Haptic exploration and categorization of objects using robotic grippers

  • Branch of study: Computer Science – Department of Cybernetics
  • Department: Department of Cybernetics
    • Description:
      The goal is to use different robotic arms and grippers to explore various objects and collect data from proprioceptive, tactile, and force feedback. Different clustering or classification algorithms will be employed on this data to differentiate between the objects, focusing in particular on properties that can only be extracted from haptic exploration (manipulating the objects) such as stiffness, elasticity, etc. In a second step, the choice of manual actions that aid recognition will be studied. Finally, priors extracted from vision or other sources (Internet – linguistic description) as well as visual feedback (normal or RGB-D cameras) can be also employed. The main research questions are as follows: 1) What are the optimal exploratory actions for a given object, gripper and the object properties we want to learn about? 2) How are the object properties that can be learned dependent on (i) the gripper used, (ii) the exploratory action (sequence)?

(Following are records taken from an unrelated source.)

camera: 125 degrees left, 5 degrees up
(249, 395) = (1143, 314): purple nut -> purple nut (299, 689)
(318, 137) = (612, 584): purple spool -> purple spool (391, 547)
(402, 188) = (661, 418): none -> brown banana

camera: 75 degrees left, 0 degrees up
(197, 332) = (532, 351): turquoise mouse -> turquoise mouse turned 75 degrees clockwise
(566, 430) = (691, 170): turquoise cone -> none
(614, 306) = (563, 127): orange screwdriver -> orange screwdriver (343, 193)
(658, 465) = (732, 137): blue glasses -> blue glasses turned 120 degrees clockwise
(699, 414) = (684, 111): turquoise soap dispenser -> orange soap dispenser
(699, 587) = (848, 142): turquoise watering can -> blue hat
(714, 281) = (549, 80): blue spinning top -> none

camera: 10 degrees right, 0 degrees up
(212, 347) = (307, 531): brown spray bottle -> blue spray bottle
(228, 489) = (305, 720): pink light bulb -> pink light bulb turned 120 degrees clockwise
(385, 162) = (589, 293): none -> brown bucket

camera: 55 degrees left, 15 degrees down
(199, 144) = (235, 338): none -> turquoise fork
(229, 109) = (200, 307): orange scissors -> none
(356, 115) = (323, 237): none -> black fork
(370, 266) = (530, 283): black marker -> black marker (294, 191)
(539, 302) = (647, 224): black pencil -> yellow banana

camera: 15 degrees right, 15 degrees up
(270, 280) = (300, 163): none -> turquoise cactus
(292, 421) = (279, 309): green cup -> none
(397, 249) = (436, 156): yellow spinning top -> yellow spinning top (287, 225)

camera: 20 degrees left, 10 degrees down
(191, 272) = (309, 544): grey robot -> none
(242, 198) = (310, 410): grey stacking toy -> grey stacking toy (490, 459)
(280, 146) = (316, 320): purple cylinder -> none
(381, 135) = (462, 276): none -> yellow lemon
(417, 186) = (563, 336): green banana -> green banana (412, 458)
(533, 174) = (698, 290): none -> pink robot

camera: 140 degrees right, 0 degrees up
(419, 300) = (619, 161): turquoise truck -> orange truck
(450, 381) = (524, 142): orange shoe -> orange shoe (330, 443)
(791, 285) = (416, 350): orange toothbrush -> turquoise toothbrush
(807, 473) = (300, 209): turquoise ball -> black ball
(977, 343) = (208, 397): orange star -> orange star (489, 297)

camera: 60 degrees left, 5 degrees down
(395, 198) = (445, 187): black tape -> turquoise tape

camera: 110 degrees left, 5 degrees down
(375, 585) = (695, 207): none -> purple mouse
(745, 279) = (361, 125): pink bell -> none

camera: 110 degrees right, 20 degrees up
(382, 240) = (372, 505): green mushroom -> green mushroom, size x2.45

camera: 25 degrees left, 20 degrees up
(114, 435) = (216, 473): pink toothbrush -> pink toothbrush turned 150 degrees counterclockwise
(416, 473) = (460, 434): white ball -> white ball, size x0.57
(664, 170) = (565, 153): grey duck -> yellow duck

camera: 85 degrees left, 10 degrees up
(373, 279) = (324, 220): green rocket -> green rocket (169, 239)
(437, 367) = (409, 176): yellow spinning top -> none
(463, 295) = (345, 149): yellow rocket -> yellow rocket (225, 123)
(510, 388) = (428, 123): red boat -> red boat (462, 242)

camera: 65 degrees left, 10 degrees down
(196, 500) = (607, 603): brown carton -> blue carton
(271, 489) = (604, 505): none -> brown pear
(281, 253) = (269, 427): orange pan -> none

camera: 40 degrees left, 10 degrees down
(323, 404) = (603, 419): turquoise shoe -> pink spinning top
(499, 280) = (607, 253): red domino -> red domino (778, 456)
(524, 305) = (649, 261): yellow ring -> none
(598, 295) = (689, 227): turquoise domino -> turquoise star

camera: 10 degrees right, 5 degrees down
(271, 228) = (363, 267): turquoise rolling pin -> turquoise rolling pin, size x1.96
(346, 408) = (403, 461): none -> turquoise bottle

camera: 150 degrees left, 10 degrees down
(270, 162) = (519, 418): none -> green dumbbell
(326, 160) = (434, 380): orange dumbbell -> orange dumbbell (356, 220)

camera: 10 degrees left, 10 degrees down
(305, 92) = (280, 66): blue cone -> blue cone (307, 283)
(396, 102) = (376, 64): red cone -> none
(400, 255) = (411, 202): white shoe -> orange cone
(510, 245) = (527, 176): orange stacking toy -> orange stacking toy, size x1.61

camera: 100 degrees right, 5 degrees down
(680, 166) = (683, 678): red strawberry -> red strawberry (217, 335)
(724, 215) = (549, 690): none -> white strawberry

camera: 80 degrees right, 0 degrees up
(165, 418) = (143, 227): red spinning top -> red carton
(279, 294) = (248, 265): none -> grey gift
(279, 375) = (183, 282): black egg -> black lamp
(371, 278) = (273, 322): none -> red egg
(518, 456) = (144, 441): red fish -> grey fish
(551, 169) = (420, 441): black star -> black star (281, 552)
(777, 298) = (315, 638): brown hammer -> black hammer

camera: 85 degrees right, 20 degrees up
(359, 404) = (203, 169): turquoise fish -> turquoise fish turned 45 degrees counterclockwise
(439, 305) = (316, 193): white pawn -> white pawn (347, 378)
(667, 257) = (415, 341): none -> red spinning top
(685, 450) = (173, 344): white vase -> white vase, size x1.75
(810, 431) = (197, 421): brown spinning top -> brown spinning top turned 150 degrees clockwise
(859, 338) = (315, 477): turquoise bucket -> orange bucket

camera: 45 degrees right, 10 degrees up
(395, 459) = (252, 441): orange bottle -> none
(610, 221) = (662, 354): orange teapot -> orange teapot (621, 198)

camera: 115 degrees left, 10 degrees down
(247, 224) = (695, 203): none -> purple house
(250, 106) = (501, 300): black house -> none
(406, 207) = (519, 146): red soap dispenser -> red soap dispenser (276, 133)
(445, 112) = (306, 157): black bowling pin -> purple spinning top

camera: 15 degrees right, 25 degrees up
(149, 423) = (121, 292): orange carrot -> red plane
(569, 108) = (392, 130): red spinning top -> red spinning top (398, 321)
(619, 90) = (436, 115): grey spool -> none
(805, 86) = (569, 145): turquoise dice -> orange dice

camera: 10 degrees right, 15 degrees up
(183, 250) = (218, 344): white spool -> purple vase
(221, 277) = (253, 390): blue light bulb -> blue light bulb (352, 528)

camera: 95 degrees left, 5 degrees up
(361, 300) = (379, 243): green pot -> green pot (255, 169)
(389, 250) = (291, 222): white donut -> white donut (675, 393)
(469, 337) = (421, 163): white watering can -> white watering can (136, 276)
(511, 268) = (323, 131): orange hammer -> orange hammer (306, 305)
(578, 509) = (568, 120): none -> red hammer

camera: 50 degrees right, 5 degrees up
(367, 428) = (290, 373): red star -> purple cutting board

Tactile sensing and large-area artificial electronic skins

  • Branch of study: Cybernetics and Robotics
  • Department: Department of Cybernetics
    • Description:
      Endowing robots with touch perception has been recognized as a challenging task for several decades. Tactile sensing for manipulation has received the most attention (e.g., Lambeta et al. 2020), enabling haptic or visuo-haptic object exploration (Navarro-Guerrero et al. 2023). Whole-body artificial skins have been receiving increasing attention recently. Despite a large number of technologies having been developed to date (see e.g. Bartolozzi et al. 2016 for a survey), the tactile perception capabilities of artificial tactile sensors and electronic skins are still limited. This Ph.D. thesis will explore new application areas of robot tactile sensing in haptic exploration, physical human-robot interaction for safety (e.g., Švarný et al. 2022) and for communication in social robotics. The research will involve new sensing and mechatronic solutions through collaboration with the Institute of Physics of the Czech Academy of Sciences (https://www.fzu.cz) using advanced tactile sensor materials and technologies (Kumar et al. 2022). Next to tactile sensing, proximity sensing exploiting capacitance or whisker-like designs may be explored. Finally, new biologically inspired ways of processing tactile data (Liu et al. 2022) can be investigated.